One year ago, I was at the hospital after spending a day of early laboring at home. I had treated myself to a McDonald's milkshake, walked around the block and up and down the hallway countless times, and watched a lot of The Wire, Season 2. (There's a reason I don't remember much about those early episodes set on the Baltimore docks--I kept leaving the room to pace or bounce on my exercise ball.)
At this time last September 27, at 9:30 p.m., I was putting off the epidural so I could stay upright a little longer in my deee-luxe delivery room. I didn't know what Will looked like. I didn't know what it felt like to hold him, somebody I had created, in my arms and on my chest. I didn't have the capacity to imagine the 8 pounds and 6 ounces that were about to enter the world, and I certainly couldn't picture this walking, talking, kissing, laughing, joke-cracking behemoth of a one-year-old who so obviously sees his entire life as one big glass half full.

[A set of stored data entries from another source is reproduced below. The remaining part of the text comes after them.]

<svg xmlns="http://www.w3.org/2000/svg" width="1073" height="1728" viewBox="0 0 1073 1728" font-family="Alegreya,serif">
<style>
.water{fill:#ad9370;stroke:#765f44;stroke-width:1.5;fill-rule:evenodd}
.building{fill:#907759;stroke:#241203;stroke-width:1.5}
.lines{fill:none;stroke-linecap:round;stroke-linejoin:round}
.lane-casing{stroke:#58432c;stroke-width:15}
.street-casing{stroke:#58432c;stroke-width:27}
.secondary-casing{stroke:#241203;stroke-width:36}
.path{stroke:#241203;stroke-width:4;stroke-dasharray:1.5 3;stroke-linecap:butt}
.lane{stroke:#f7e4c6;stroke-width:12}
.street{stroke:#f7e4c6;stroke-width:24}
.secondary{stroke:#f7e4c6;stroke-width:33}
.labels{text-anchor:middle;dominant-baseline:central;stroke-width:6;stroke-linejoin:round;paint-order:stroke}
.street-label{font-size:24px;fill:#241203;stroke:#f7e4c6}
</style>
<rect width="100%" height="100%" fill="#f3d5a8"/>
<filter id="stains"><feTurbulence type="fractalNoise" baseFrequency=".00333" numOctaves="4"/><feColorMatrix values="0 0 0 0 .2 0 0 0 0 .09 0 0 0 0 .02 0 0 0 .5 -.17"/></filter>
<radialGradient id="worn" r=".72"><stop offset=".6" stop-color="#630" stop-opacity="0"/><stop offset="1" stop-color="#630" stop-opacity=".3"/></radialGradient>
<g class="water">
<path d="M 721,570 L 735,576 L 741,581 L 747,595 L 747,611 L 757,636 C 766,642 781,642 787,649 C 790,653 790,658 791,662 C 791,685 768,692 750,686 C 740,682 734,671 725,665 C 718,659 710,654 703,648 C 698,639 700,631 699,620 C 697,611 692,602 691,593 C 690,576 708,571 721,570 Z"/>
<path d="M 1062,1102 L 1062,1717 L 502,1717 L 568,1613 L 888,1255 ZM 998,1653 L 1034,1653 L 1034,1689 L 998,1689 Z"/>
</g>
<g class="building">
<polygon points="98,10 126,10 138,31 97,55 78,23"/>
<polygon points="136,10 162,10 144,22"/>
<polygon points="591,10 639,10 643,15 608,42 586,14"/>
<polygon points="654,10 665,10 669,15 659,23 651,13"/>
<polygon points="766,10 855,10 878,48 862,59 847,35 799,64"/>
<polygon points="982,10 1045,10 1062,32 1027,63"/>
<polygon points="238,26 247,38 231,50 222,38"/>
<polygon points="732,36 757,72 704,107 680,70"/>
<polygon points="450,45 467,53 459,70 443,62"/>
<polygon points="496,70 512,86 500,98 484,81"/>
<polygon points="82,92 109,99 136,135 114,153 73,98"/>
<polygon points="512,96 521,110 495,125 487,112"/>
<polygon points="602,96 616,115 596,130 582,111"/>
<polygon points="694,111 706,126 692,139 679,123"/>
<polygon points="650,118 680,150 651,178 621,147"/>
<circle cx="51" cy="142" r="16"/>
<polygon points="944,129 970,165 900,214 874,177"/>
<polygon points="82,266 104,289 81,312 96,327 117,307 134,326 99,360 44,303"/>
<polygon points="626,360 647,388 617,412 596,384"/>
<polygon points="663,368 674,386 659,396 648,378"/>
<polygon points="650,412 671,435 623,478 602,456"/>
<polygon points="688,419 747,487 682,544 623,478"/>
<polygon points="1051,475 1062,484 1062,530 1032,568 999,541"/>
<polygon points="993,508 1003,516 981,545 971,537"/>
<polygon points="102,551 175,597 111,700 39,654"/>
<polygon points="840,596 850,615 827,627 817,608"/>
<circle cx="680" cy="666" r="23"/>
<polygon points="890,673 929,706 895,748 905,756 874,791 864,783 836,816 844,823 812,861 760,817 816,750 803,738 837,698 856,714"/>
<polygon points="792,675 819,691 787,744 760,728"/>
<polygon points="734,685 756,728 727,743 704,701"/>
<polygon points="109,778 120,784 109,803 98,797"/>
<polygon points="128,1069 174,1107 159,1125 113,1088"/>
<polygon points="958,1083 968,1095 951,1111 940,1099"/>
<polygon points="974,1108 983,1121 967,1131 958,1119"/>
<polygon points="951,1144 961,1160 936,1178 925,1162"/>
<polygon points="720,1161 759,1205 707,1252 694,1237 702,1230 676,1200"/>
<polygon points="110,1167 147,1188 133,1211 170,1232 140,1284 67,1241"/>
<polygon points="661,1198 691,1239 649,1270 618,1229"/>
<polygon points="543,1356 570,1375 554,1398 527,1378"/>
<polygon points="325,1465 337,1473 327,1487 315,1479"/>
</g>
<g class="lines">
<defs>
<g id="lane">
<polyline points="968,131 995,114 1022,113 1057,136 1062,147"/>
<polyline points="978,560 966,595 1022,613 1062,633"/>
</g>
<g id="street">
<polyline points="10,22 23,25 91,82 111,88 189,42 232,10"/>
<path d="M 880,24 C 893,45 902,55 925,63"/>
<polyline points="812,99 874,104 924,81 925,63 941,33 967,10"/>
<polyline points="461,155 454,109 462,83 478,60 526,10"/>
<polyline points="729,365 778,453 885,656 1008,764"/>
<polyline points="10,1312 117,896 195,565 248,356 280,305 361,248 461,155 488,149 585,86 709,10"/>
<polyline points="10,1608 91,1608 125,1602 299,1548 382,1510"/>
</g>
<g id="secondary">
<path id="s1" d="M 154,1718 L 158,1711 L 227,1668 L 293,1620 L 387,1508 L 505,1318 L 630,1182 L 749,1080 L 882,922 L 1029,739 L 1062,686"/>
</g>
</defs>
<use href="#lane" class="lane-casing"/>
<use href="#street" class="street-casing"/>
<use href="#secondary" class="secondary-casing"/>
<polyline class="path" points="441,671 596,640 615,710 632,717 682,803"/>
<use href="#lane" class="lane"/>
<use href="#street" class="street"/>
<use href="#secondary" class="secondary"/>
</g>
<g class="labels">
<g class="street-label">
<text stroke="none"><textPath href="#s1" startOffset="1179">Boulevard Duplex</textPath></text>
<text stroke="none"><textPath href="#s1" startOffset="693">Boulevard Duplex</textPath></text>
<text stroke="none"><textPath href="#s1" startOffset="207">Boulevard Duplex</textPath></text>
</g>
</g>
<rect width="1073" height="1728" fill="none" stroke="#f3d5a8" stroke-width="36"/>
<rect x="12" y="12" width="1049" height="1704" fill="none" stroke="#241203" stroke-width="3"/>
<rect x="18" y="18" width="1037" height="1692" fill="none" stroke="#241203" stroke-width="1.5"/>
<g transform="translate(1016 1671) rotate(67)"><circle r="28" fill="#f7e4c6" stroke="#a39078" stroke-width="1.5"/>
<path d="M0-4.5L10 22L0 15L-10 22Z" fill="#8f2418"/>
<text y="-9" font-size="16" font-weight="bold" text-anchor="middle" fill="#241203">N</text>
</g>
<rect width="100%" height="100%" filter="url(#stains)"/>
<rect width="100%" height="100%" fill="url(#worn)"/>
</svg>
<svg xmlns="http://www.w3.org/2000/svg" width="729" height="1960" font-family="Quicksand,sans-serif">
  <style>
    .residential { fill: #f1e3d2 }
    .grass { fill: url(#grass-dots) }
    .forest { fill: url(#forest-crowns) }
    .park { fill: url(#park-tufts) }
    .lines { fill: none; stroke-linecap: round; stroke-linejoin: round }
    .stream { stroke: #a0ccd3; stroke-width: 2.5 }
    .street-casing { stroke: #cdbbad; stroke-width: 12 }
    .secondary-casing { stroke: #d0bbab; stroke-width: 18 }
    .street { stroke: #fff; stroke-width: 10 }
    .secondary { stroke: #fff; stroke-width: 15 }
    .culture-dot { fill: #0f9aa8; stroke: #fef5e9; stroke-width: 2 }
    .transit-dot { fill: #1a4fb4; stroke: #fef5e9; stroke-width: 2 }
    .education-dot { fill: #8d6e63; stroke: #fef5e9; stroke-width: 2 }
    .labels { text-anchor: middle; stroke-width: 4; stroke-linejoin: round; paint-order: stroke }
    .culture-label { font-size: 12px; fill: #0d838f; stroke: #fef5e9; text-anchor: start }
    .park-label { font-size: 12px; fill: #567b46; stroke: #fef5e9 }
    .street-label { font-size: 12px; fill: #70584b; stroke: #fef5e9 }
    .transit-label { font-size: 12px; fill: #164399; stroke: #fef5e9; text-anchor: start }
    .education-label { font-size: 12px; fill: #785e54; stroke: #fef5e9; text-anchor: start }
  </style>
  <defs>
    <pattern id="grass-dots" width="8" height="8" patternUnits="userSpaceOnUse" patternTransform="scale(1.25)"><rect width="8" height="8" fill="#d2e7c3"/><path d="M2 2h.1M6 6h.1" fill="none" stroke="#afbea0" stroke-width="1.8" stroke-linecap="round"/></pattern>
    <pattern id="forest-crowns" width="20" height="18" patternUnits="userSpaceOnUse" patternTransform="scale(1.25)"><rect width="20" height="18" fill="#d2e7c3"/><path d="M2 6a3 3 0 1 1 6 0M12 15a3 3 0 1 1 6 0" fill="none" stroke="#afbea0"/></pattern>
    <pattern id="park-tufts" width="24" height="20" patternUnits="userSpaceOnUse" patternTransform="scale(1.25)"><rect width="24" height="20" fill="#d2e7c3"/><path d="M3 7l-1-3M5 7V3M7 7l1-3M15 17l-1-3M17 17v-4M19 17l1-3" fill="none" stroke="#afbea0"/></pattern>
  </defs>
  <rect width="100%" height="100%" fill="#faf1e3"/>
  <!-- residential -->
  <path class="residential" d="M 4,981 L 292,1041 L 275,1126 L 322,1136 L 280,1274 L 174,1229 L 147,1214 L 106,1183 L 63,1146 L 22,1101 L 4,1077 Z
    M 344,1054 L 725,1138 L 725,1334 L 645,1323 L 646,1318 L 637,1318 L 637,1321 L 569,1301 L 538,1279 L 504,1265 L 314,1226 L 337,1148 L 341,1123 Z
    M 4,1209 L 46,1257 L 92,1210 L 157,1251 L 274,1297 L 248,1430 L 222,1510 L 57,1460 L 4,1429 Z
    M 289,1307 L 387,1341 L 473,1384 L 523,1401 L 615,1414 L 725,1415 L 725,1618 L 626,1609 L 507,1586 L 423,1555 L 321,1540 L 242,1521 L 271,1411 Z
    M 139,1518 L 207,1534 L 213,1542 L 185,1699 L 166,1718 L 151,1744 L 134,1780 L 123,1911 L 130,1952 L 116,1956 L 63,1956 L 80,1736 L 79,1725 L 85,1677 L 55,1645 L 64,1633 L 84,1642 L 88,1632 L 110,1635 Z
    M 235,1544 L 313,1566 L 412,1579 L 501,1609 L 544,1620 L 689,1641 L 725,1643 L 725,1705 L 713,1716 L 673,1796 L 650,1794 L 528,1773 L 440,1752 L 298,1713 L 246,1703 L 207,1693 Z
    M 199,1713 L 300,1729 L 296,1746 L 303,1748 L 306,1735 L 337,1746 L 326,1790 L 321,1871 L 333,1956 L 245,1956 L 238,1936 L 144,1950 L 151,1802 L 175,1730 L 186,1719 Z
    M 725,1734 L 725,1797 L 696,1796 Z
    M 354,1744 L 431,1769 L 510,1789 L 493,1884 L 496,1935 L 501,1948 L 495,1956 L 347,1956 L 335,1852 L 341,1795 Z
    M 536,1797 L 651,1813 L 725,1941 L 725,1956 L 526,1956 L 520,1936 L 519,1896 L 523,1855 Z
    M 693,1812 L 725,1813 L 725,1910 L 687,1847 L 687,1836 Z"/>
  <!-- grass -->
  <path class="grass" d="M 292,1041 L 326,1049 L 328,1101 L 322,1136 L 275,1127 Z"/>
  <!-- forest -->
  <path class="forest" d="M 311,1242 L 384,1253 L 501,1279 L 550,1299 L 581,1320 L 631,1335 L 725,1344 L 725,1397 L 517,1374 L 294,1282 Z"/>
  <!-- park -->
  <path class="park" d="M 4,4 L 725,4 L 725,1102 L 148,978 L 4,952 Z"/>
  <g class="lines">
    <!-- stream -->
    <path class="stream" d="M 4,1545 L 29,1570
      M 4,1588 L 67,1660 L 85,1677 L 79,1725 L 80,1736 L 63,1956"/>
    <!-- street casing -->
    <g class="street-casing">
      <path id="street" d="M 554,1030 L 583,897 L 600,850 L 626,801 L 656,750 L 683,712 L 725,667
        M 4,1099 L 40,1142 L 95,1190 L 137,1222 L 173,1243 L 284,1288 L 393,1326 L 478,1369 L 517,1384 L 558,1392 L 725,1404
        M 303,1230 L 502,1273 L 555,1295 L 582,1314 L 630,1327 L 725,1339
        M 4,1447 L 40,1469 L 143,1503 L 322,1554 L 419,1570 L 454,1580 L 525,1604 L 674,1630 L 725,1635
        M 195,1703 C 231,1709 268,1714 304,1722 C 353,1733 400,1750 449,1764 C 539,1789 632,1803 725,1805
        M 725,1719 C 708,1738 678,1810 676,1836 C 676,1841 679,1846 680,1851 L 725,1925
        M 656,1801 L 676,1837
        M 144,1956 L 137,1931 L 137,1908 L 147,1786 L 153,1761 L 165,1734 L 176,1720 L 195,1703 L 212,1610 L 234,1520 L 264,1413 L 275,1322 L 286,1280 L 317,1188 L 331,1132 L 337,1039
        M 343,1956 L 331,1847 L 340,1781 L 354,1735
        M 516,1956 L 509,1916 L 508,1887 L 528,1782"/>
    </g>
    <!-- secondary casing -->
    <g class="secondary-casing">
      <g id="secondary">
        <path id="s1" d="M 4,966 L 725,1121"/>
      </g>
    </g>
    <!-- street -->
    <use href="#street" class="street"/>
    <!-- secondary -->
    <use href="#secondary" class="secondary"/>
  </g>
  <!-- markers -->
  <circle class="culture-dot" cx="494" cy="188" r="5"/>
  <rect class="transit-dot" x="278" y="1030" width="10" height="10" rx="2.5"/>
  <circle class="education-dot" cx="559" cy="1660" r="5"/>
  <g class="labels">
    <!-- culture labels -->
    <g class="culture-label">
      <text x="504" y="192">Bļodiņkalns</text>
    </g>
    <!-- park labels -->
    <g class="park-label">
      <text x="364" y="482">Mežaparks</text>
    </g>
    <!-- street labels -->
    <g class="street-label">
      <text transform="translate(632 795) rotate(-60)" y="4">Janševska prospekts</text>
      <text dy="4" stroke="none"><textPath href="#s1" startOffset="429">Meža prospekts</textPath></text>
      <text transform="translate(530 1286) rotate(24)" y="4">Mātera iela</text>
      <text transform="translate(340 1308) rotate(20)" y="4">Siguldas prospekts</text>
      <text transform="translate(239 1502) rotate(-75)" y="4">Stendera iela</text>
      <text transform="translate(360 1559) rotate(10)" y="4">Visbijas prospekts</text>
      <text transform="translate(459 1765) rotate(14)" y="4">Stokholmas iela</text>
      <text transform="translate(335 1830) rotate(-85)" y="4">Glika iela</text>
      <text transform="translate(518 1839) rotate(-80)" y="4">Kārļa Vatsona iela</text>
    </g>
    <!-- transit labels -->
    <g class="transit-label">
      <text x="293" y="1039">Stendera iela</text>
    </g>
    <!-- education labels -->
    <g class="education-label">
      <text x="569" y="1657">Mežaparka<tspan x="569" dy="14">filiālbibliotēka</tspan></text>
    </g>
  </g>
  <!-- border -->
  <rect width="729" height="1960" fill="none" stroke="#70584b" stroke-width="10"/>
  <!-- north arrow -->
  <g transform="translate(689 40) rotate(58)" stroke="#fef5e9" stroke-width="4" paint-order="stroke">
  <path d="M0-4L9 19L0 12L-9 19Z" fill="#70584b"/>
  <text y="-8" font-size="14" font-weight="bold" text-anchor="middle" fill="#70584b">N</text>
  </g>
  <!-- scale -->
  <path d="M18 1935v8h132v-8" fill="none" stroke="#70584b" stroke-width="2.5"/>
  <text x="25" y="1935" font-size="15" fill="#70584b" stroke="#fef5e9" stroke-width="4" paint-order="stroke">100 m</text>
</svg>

I've never survived a steeper learning curve or missed someone so much when he was only inches from me; never has one year gone by so fast while altering the order of things in so many fell swoops.
And here we are, those cliched parents with the cliched emotions (well, they feel new to us), whispering to each other over warm autumn bedcovers:
How is it that we love him more now than we did last month--last week--yesterday?
C'mon, let's look at him on the monitor one last time before turning out the lights.
Oh, God, he's cute. Look at how cute the little bubba is.
Thanks for being born, baby boy. Happy birthday.